Jump links can be used to quickly link to specific parts of a page. When a jump link is clicked, the visitor is brought to that area of the page instead of remaining at the top.
When you have long pages of content, you may need a way for your site visitors to browse easily and efficiently through the content. Jump Links facilitates this.
How Jump Links Work
All jump links have some "anchor" on the page with a name. This anchor is located on the page where you want users to be brought to when they use that link.
Users are linked to that anchor by accessing the main page URL with the anchor name appended with a hash. For example, if you have page /some/page with a jump link anchor named "training", you can create a jump link using the following path: /some/page#training
Manually Adding Jump Link Anchors
The WYSIWYG editor interface has a toolbar icon to insert a jump link anchor.
Move your cursor to an area in the text editor where you want to create the anchor, and then press the flag icon in the toolbar.
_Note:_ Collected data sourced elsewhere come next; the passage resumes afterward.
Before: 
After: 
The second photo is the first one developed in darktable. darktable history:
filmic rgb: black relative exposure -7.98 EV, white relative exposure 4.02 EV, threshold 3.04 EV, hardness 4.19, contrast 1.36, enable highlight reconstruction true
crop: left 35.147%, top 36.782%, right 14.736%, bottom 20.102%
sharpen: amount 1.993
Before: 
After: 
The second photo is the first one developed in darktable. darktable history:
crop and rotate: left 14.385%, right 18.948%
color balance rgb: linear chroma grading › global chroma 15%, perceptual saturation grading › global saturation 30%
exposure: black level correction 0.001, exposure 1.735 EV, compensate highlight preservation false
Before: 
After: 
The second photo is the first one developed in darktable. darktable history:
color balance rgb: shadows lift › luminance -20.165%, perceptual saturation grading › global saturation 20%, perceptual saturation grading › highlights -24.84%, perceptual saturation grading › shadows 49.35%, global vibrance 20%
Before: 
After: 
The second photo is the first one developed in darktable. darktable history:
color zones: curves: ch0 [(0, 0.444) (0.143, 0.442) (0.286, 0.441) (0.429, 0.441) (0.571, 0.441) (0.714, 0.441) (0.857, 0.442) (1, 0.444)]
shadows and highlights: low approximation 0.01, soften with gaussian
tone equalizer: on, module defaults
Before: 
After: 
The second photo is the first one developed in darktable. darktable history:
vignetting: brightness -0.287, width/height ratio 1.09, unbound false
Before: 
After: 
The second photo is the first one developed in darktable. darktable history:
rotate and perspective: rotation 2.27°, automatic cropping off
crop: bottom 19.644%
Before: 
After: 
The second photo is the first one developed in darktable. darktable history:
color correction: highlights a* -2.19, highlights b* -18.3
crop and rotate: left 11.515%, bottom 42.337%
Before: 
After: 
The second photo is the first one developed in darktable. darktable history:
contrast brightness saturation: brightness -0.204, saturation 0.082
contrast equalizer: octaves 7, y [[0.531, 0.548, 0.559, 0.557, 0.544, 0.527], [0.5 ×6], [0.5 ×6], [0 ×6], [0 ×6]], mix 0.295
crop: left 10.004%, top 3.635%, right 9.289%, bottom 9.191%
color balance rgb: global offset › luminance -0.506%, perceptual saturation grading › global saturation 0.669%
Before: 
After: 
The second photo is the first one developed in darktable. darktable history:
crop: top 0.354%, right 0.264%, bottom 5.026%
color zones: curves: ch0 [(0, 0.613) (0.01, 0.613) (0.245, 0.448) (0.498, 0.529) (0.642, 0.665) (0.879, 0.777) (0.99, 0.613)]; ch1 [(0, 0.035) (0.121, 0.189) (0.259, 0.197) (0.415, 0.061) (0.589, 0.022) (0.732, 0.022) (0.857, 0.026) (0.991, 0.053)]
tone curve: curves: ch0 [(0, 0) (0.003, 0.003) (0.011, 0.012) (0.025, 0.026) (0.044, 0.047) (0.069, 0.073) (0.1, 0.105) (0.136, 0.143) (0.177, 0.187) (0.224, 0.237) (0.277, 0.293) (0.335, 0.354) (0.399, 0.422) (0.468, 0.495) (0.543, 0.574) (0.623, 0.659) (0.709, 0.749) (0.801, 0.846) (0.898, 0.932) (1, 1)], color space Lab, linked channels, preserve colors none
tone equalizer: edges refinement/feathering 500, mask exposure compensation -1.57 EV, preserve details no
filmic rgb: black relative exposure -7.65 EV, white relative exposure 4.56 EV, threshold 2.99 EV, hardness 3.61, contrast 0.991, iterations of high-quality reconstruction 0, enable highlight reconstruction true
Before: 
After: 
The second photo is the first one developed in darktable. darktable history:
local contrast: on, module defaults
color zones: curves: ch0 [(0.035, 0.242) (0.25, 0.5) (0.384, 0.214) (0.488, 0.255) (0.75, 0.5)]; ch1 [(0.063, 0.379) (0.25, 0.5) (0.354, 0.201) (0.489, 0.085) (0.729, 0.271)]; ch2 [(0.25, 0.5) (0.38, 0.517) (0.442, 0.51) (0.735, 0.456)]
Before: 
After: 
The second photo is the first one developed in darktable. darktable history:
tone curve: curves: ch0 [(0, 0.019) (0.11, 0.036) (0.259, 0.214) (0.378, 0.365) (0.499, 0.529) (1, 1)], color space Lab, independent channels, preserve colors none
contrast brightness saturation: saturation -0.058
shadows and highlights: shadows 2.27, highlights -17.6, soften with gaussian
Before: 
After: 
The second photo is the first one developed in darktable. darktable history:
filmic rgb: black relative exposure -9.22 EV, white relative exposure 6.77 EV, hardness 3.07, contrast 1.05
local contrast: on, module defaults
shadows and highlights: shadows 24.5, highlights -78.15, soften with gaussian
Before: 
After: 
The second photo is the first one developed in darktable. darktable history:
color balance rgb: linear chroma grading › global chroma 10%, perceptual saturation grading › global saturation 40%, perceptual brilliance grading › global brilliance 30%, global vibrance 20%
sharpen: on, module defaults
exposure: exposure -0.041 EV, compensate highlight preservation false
Select a name for the anchor that is short. It's best not use multiple words or symbols.
After the page is saved, you should be able to link users to those anchors by appending a hash symbol (#) and the name of the anchor.
To Blocks on a Page
All blocks added to pages can also have jump link anchors associated with them. When adding or editing blocks, the bottom of the form has a field called "Jump link ID" which can be used to assign the anchor name.
The anchor will be placed on the page directly before the block title. They behave just like the anchors created in the text editor.
Automatically Creating Jump Link Menus
The Page content type has a unique feature for automatically create jump link anchors and a jump link menu on the page. It can be enabled on a page by expanding the "Menu settings" group in the right sidebar on the page form and checking the box "Create jump link menu".
When activated, jump link anchors are automatically created for every Level 2 (H2) heading on the page, including those that come from block titles.
A "sticky" menu (follows user as they scroll down) is also created for each anchor. Where this menu appears and how it looks depends on your site's theme and it's settings.
This can be very helpful when creating a page with a lot of content and headings. The jump link menu acts as a light weight outline of the pages content with a way to quickly jump to each section.
Jump Links Menus and Sidebar Menus
WDS recommends that you refrain from using Jump Links with secondary/tertiary sidebar menus as this will create an unpleasant user experience on your website. We recommend hiding your secondary/tertiary menu on the page or simply using a horizontal secondary/tertiary menu for your sub navigation to allow users to easily click through your jump links.